I happened to be in the army and sleeping out in the woods when it a beetle crawled in my ear. Fortunately, there was a medic on hand who was able to figure out what I was yelling about, and quickly began flushing my ear out with a canteen of water. It wasn’t long before that nasty bug washed out.

So, although I’m sure those other methods work, I would suggest simply flushing the ear with water might be the very first thing you try – especially if getting to the other options would prolong the person’s agony.

That doesn’t usually get water right into the ear, surface tension stops it getting into the depths.
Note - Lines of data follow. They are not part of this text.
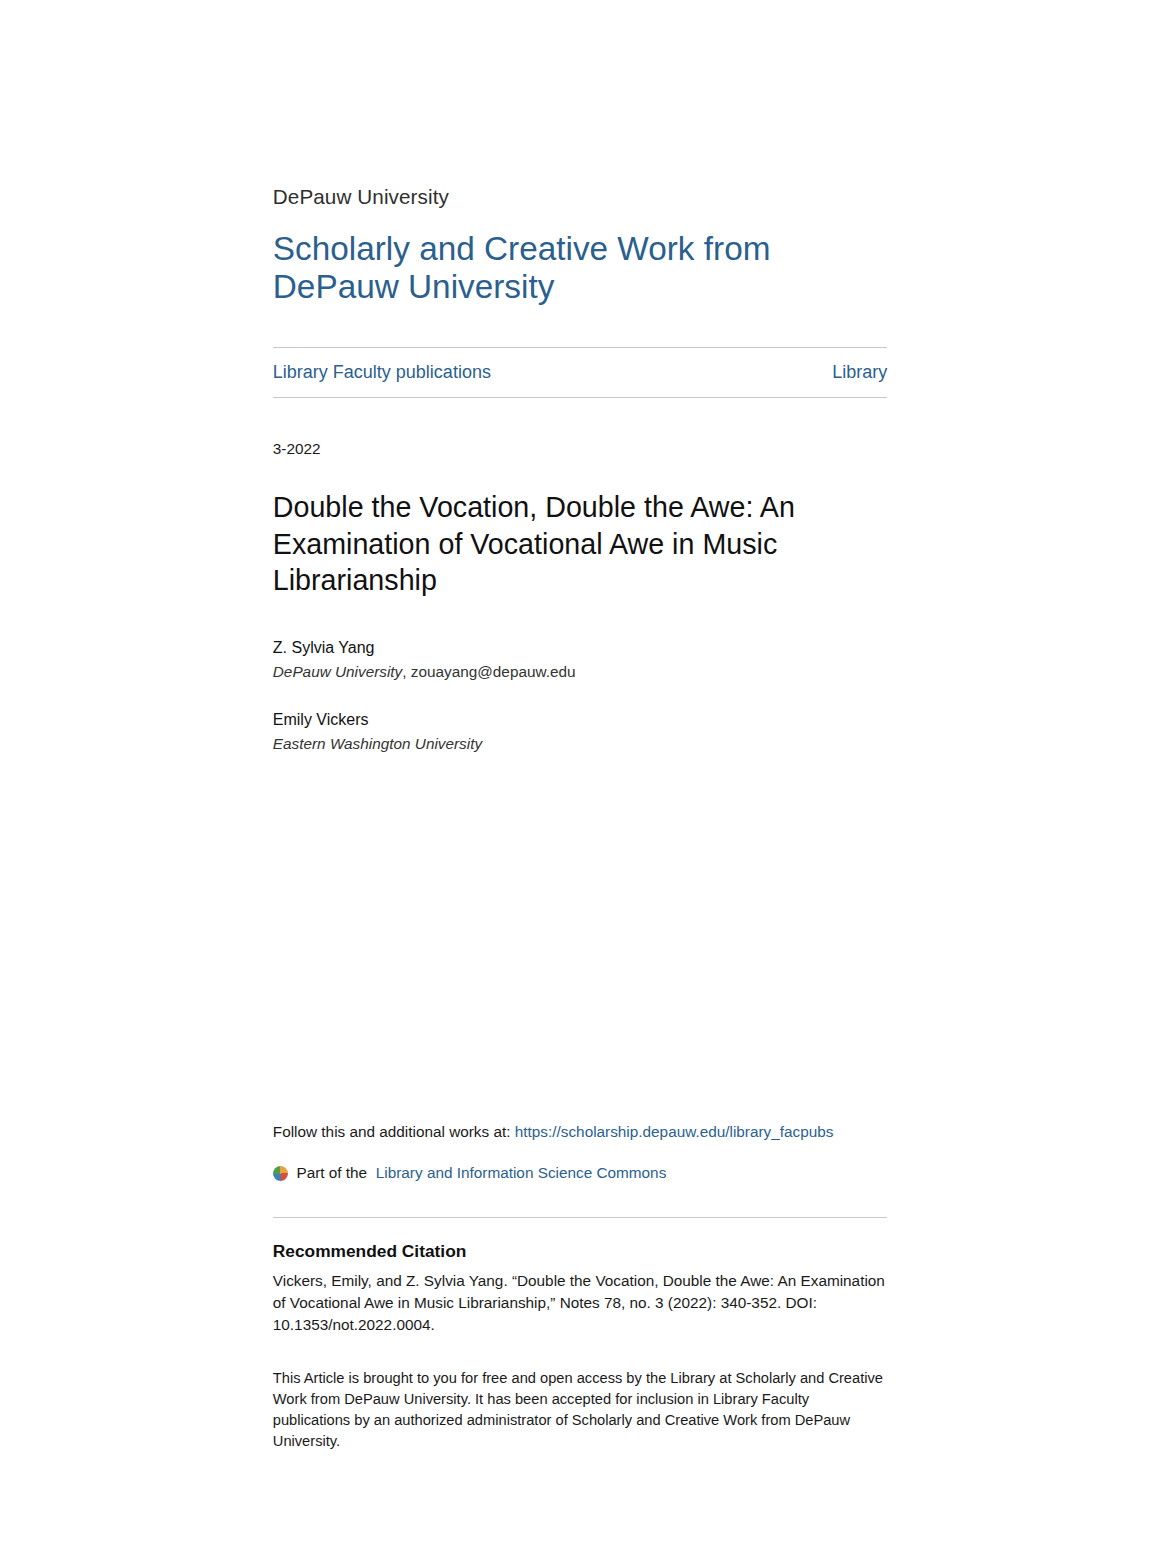DePauw University
Scholarly and Creative Work from DePauw University
Library Faculty publications Library
3-2022
Double the Vocation, Double the Awe: An Examination of Vocational Awe in Music Librarianship
Z. Sylvia Yang
DePauw University, zouayang@depauw.edu
Emily Vickers
Eastern Washington University
Follow this and additional works at: https://scholarship.depauw.edu/library_facpubs
Part of the Library and Information Science Commons
Recommended Citation
Vickers, Emily, and Z. Sylvia Yang. “Double the Vocation, Double the Awe: An Examination of Vocational Awe in Music Librarianship,” Notes 78, no. 3 (2022): 340-352. DOI: 10.1353/not.2022.0004.
This Article is brought to you for free and open access by the Library at Scholarly and Creative Work from DePauw University. It has been accepted for inclusion in Library Faculty publications by an authorized administrator of Scholarly and Creative Work from DePauw University.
But won’t the oxygen run out eventually?

I’m not sure they gulp oxygen the way we do - they might be able to hold out for some time. Plus, I’m not sure you want them expiring in there - what if they get pissed and start looking for oxygen and chomp everything in their path? Suddenly it’s like the Ceti Eel boring into your ear, and after some screaming, you start wanting to do what Ricardo Montalban tells you to …

Eventually, perhaps, but not soon. I’ve kept a cockroach in a small jar for two weeks and it didn’t run out in that time.

I had a small ant crawl into my ear once. I was just wondering what the hell to do when it wandered out again, into my outer ear where I promptly hooked it out with my finger.

My biggest remaining impression was how LOUD it is to have something (even as small as an ant) tromping around on your eardrum or near environs. It was like being in a wooden box while someone drummedonthe outside.

There was an episode of the Night Gallery or something where a guy got one in his ear. IIRC it was a lover’s triangle so the lover knew someone who knew someone…money crossed hands to an anonymous sort of “wig man” (à la hit man) to sneak into the room at night and deposit an earwig to make the husband go deranged.

Next morning, it turned out the wig man got the wrong dude…major backfire. So he goes mental but then later, mmkay, the earwig died, thank God for that. But oops, before the earwig died it laid eggs. Last shot was the guy going mental all over again, presumably condemned to lather, rinse, and repeat ad infinitum. GAAAAAAAAH!

It spooked me but I think I looked it up or asked someone and found it was urban legend.

Wikipedia sez:

The name comes from the old wives’ tale that earwigs burrow into the brains of humans through the ear and therein lay their eggs.[1] Earwigs are omnivores and are predisposed to hiding in small holes and warm humid crevices, so might crawl into a human ear canal; but this behavior has no basis in fact.[2] Nevertheless, Rod Serling created an episode of Night Gallery entitled “The Caterpillar” based on the earwig legend.


I thought this was from “Ghost Story” b/c I could have sworn that Sebastian Cabot hosted it and that the episode was called “The Earwig.”

Anyway, thanks for taking away my warm security blanket! Really!